[Collected data]
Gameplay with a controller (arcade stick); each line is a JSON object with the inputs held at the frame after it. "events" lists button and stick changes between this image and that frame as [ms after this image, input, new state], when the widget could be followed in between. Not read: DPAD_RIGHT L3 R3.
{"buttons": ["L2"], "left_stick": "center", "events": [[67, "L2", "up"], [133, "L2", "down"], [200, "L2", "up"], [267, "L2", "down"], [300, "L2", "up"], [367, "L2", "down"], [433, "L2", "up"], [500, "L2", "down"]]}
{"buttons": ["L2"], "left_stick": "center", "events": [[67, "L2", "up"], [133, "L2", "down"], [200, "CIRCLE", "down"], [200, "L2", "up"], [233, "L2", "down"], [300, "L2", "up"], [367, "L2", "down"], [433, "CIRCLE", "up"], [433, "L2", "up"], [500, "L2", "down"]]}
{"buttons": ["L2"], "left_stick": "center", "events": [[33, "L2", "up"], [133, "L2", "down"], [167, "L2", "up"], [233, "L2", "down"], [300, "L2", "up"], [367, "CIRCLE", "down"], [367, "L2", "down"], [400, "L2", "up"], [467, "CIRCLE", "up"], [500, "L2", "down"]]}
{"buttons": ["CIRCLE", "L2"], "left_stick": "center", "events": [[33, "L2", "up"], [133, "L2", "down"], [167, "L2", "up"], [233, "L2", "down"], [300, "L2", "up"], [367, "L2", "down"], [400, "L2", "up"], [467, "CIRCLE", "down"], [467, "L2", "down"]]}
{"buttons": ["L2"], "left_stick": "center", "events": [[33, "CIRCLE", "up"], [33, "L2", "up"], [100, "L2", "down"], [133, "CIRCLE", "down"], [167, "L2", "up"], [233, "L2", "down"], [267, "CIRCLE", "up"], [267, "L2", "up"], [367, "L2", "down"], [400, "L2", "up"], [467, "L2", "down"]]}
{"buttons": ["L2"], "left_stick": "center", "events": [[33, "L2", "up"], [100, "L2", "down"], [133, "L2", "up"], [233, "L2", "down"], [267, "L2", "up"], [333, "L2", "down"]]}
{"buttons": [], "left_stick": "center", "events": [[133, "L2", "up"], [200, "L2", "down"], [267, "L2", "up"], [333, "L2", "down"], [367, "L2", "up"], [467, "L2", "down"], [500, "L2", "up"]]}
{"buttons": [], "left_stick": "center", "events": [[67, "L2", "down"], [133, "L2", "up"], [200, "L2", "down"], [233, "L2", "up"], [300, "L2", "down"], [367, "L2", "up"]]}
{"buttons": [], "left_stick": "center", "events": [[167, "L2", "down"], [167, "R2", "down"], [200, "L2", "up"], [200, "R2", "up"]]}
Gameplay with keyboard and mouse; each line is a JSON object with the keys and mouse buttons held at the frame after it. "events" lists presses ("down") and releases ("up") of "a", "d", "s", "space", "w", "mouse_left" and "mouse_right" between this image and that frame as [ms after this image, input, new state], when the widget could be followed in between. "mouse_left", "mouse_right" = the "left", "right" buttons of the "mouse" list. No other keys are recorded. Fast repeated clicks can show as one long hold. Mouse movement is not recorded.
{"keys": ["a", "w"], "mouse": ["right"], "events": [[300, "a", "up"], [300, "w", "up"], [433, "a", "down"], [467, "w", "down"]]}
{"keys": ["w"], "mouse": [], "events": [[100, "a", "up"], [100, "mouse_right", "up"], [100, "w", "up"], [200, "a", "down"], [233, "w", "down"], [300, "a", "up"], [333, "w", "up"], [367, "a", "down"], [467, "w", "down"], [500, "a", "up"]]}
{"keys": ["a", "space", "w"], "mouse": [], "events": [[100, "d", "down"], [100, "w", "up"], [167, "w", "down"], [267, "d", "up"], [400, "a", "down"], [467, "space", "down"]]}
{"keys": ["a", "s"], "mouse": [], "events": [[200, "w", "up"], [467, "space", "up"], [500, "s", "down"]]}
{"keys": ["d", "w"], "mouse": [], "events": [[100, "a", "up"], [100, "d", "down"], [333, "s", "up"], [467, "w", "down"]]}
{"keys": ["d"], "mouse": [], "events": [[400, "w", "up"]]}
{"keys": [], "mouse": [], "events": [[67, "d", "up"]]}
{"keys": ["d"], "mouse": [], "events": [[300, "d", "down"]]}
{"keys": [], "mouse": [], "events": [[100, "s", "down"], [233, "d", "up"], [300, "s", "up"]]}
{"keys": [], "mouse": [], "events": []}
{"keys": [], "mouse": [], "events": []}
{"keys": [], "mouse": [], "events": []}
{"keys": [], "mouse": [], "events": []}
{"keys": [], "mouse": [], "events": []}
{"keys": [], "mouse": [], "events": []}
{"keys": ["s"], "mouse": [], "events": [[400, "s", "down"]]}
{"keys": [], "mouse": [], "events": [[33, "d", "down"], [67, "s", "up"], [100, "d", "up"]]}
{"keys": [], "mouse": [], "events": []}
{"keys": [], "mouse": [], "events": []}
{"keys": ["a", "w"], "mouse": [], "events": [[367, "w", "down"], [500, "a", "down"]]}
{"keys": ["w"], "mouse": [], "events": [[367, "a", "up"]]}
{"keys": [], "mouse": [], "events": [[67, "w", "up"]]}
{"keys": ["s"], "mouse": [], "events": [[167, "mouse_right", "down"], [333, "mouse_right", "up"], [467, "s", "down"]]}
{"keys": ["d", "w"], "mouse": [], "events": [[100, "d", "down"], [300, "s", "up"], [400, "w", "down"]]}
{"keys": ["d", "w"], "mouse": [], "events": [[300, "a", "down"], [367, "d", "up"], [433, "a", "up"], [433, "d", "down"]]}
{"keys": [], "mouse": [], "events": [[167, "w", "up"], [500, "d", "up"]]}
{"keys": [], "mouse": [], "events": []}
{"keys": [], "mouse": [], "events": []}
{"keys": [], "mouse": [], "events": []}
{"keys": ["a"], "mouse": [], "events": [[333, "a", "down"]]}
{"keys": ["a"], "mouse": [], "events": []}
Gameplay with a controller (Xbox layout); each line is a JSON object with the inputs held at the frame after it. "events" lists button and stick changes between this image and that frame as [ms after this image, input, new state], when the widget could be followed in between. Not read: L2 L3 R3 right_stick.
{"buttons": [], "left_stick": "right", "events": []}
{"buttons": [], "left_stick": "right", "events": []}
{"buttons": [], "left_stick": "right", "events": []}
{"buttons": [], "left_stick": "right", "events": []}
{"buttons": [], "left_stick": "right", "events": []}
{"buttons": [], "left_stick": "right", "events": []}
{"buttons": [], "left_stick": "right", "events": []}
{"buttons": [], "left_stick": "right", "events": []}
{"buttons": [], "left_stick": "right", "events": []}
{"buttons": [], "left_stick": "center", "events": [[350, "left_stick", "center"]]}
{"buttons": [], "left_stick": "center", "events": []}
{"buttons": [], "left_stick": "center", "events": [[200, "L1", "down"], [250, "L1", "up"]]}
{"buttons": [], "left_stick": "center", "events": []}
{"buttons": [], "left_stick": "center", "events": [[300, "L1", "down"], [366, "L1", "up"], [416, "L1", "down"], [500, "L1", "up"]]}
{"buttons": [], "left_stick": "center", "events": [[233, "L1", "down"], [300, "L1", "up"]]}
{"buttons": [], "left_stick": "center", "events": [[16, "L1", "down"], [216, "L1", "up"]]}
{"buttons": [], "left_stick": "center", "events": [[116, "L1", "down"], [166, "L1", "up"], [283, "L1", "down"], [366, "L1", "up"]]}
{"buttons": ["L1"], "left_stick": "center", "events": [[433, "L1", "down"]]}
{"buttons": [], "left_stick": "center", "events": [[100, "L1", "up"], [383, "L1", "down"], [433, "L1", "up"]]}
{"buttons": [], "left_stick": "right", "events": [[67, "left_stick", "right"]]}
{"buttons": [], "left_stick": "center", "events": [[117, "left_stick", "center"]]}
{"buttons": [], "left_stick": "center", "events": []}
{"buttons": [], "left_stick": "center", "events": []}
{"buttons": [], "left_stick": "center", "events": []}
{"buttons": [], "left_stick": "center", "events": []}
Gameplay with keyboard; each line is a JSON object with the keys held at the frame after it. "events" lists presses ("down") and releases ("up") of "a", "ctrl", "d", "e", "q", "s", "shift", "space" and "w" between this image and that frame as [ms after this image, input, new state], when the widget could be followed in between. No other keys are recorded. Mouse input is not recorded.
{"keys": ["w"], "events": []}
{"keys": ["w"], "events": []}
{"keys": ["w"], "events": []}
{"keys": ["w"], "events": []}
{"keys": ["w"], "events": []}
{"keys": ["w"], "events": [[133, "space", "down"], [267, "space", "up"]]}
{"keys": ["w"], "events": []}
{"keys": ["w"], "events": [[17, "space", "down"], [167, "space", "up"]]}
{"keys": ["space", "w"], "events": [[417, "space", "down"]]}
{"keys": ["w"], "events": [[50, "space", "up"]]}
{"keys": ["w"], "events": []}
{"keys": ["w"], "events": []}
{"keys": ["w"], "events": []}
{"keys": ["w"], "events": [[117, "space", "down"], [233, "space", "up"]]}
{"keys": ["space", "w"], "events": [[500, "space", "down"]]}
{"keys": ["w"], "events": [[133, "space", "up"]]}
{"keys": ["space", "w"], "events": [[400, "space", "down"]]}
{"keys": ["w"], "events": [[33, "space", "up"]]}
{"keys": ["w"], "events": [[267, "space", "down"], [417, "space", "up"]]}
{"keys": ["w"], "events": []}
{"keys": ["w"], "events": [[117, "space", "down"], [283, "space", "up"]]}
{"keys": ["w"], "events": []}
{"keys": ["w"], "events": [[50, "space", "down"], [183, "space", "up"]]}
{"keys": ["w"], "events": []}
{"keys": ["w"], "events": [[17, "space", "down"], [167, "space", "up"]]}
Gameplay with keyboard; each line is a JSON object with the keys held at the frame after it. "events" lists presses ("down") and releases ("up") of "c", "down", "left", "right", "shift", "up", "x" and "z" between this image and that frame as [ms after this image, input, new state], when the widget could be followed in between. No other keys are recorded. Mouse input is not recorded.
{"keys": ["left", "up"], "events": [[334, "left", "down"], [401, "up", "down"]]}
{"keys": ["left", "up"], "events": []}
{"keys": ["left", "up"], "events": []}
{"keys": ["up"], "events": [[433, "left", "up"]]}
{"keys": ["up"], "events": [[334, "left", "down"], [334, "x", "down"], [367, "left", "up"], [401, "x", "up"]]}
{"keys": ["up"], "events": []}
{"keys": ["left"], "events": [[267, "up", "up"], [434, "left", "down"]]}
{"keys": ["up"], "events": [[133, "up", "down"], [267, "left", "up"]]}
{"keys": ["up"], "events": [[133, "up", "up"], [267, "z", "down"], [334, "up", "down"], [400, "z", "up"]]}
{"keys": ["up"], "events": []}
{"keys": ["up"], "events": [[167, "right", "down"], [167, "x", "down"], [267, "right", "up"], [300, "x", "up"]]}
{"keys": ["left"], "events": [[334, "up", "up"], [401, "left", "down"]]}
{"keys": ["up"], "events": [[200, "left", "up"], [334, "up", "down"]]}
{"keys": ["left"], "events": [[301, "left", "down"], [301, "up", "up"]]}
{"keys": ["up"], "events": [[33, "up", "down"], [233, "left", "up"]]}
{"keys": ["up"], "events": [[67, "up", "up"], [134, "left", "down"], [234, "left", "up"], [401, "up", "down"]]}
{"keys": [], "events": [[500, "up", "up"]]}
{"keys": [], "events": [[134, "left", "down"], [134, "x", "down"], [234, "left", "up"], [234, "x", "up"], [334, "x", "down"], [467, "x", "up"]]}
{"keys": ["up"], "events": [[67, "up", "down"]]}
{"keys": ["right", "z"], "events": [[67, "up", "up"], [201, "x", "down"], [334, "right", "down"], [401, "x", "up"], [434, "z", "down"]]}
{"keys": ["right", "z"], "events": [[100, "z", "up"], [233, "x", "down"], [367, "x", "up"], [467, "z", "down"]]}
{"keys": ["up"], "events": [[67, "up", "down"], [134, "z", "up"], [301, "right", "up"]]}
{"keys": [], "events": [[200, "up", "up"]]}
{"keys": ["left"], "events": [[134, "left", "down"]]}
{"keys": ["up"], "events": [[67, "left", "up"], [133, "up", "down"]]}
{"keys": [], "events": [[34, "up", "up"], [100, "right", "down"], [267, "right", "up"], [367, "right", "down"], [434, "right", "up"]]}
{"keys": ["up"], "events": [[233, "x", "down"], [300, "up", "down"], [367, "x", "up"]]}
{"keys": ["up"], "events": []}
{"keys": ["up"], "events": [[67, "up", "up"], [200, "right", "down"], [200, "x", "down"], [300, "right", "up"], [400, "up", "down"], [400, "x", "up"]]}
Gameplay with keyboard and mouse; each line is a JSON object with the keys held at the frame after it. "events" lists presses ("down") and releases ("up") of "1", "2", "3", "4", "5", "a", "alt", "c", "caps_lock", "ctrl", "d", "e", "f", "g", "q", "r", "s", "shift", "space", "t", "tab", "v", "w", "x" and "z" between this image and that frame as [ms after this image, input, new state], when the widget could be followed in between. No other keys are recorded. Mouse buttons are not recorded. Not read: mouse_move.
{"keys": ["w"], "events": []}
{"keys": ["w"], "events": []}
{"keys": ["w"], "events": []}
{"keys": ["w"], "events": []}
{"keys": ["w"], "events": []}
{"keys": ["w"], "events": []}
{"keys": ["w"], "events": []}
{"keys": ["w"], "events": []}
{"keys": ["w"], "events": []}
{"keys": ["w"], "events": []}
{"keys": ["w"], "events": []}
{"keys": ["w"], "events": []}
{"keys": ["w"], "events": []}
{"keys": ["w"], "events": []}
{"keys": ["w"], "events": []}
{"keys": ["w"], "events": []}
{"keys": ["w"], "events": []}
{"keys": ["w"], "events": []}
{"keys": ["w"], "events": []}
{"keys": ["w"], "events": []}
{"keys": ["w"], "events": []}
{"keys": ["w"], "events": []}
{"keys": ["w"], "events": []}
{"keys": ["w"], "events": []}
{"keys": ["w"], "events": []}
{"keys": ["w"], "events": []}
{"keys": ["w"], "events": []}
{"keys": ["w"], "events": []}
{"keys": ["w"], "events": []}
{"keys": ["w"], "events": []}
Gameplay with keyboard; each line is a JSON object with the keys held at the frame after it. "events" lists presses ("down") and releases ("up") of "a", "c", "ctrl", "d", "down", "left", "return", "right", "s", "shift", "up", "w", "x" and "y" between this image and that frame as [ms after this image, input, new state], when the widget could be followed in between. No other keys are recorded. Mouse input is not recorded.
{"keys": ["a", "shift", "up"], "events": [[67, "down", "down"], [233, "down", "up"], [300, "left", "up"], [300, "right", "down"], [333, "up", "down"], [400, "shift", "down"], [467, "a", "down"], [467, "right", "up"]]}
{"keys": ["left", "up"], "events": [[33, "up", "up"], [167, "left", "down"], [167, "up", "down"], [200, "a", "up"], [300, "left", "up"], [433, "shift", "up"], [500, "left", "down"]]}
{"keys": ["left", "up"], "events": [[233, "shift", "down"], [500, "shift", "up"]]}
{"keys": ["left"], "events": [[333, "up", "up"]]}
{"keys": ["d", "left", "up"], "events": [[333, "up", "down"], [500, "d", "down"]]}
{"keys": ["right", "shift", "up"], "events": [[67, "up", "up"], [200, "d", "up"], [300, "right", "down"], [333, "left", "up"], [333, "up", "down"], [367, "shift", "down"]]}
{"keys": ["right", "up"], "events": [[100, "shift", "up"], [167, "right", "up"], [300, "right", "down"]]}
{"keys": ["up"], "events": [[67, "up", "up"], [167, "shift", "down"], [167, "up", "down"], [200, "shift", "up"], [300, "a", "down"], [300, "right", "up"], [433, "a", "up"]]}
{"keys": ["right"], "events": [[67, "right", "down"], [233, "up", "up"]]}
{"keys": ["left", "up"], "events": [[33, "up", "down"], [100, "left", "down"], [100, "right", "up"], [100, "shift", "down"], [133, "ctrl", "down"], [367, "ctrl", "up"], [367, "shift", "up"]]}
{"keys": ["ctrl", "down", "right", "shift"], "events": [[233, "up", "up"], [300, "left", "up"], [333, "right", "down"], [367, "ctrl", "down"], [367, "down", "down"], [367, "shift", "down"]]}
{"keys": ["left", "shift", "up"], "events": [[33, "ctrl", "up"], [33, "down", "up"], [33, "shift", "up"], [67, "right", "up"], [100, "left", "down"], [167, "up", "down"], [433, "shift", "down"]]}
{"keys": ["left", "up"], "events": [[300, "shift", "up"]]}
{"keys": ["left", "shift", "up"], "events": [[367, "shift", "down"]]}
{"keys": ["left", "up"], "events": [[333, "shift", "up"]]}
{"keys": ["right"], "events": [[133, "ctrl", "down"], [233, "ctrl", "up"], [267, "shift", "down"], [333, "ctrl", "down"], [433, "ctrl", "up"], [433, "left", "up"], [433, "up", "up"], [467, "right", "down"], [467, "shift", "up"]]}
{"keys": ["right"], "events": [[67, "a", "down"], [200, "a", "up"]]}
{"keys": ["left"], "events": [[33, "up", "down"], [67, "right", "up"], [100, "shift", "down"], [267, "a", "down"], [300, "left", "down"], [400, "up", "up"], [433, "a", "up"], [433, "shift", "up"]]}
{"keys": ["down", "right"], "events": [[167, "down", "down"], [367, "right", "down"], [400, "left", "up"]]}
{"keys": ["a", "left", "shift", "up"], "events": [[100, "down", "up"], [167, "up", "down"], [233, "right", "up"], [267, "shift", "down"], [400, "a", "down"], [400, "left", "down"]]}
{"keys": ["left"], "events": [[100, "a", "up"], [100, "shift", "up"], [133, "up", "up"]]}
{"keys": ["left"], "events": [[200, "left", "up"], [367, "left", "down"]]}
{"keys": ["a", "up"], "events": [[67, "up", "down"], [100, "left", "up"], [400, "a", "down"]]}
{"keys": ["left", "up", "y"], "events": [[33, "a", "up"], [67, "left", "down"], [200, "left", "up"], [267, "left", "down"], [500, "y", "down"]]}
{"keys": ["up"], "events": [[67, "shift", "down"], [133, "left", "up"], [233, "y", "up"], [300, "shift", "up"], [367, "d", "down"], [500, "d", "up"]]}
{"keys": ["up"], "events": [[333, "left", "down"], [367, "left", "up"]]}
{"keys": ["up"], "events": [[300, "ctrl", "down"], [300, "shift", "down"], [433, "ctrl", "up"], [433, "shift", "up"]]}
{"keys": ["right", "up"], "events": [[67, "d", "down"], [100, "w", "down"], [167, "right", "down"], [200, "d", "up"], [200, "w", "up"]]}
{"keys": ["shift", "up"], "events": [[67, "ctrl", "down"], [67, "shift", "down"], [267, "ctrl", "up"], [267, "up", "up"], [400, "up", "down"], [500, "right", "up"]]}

:: Directions for this task ::
Extract every line above that contains the word "changes".

:: Result of the exercise ::
Gameplay with a controller (arcade stick); each line is a JSON object with the inputs held at the frame after it. "events" lists button and stick changes between this image and that frame as [ms after this image, input, new state], when the widget could be followed in between. Not read: DPAD_RIGHT L3 R3.
Gameplay with a controller (Xbox layout); each line is a JSON object with the inputs held at the frame after it. "events" lists button and stick changes between this image and that frame as [ms after this image, input, new state], when the widget could be followed in between. Not read: L2 L3 R3 right_stick.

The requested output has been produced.